A small riddle, just for fun
On Feb 1, 6:18*pm, K7ITM wrote:
On Jan 31, 12:20*pm, "Antonio Vernucci" wrote:
Yesterday, while repairing my antenna, something came to my mind I had never
focused on before.
Let us consider a bipole, that is a "black box" having TWO terminals and
including plain passive elements only (like capacitors, inductors, ... , no
diodes or other special devices), arranged the way you prefer, it does not
matter.
In my mind it was quite clear that, when fitting such a bipole into a circuit,
the sense makes no difference, i.e. one can reverse the two terminals with no
consequence. As a matter of fact, the bipole has an equivalent impedance that
remains the same independently of the way it is put in the circuit.
Yesterday a case occurred to me in which this is not actually true.
Instead of directly telling which it is, just for fun I wonder whether anyone
can figure out a case in which a bipole may not be reversed without
consequences. Not difficult, but it anyway requires some thinking.
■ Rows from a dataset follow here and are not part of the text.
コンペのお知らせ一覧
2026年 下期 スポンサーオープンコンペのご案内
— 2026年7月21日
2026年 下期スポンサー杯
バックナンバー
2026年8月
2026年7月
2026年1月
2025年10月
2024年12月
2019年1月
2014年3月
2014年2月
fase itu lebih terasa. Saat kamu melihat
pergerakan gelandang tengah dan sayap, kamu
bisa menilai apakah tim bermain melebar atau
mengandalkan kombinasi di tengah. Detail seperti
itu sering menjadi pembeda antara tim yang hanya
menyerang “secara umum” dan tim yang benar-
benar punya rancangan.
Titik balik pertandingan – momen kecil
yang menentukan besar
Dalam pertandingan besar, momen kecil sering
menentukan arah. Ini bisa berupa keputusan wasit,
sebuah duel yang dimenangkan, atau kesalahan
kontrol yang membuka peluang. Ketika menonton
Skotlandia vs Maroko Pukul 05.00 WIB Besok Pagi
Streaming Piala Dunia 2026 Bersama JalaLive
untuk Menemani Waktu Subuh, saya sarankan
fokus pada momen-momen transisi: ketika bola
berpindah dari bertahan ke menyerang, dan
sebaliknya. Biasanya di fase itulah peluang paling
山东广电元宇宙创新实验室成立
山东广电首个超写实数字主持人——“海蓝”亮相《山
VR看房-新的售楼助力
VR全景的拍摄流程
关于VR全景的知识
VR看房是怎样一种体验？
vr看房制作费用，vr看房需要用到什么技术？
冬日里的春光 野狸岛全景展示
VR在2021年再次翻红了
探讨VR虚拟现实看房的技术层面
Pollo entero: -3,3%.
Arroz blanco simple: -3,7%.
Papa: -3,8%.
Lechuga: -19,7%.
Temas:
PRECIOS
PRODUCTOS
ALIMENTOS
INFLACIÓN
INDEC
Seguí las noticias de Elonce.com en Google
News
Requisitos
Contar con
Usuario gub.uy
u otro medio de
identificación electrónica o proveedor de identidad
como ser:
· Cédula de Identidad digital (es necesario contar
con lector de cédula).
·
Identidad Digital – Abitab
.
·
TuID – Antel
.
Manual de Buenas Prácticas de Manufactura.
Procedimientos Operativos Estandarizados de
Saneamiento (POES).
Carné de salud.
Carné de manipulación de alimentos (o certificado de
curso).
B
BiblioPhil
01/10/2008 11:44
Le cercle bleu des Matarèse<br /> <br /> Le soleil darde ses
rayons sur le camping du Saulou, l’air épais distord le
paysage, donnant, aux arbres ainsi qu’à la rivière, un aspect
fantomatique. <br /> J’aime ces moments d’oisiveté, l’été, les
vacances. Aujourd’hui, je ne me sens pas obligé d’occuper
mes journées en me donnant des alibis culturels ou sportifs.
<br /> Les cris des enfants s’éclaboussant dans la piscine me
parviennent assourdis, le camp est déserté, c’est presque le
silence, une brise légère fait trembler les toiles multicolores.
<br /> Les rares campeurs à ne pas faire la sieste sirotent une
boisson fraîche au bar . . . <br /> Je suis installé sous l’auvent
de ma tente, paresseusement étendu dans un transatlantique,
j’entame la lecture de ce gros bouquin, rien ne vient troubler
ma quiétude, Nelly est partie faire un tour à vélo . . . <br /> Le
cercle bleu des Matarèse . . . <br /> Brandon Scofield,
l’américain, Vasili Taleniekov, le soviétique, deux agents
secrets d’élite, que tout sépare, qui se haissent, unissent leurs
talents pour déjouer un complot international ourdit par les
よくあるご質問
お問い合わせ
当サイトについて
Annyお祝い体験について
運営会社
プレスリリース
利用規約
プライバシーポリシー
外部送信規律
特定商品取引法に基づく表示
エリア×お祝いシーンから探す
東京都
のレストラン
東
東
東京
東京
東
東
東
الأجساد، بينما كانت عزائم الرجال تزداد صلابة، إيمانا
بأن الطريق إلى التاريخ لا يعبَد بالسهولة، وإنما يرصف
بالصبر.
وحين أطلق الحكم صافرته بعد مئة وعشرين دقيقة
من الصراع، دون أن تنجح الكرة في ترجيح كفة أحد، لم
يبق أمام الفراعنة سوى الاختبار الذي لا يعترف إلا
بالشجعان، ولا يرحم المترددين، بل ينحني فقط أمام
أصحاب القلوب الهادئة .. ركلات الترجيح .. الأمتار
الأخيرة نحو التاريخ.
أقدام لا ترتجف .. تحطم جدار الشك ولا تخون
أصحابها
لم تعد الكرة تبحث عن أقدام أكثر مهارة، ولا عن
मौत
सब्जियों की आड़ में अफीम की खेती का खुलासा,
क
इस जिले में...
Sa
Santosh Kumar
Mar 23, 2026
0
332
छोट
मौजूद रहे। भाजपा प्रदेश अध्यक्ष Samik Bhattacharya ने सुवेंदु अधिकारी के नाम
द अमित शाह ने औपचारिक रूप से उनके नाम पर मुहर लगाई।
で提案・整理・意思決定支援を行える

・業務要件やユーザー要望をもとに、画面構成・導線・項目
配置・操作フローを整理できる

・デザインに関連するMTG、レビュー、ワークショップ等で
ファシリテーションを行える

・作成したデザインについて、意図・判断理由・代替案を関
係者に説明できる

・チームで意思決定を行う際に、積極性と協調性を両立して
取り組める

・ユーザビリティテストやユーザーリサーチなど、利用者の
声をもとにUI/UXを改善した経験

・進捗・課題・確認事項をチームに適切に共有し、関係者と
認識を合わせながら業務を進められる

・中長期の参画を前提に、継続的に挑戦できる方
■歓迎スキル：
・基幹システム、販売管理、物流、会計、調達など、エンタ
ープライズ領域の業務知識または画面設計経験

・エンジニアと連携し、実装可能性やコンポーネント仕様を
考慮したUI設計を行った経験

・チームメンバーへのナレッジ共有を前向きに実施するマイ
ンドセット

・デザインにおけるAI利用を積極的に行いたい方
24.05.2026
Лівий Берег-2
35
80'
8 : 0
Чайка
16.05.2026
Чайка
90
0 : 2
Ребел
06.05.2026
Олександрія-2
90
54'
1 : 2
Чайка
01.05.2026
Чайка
Although probably unnecessary, let me recall that a filter is typically a
THREE-terminal device (IN, OUT, GROUND), not a TWO-terminal one.
73
Tony I0JX
Rome, Italy
I have a circuit I've been working on lately which has a simple series
LC in it, no other connection to the node between the inductor and
capacitor. *It turns out that the order of the inductor and capacitor
makes a big difference in the circuit performance. *I anticipated that
it would, and put them in the intuitively obvious order, only to find
out that it was the wrong order! *A proper model cleared things up
quite nicely. *However, in no way would I call that particular part of
the circuit a "two terminal" network. *The effect is the same as Wim
mentioned.
Cheers,
Tom
then there is either something wrong with your components or you have
too much coupling the the surrounding environment... so you really had
a 3 terminal network using the stray capacitance or inductance.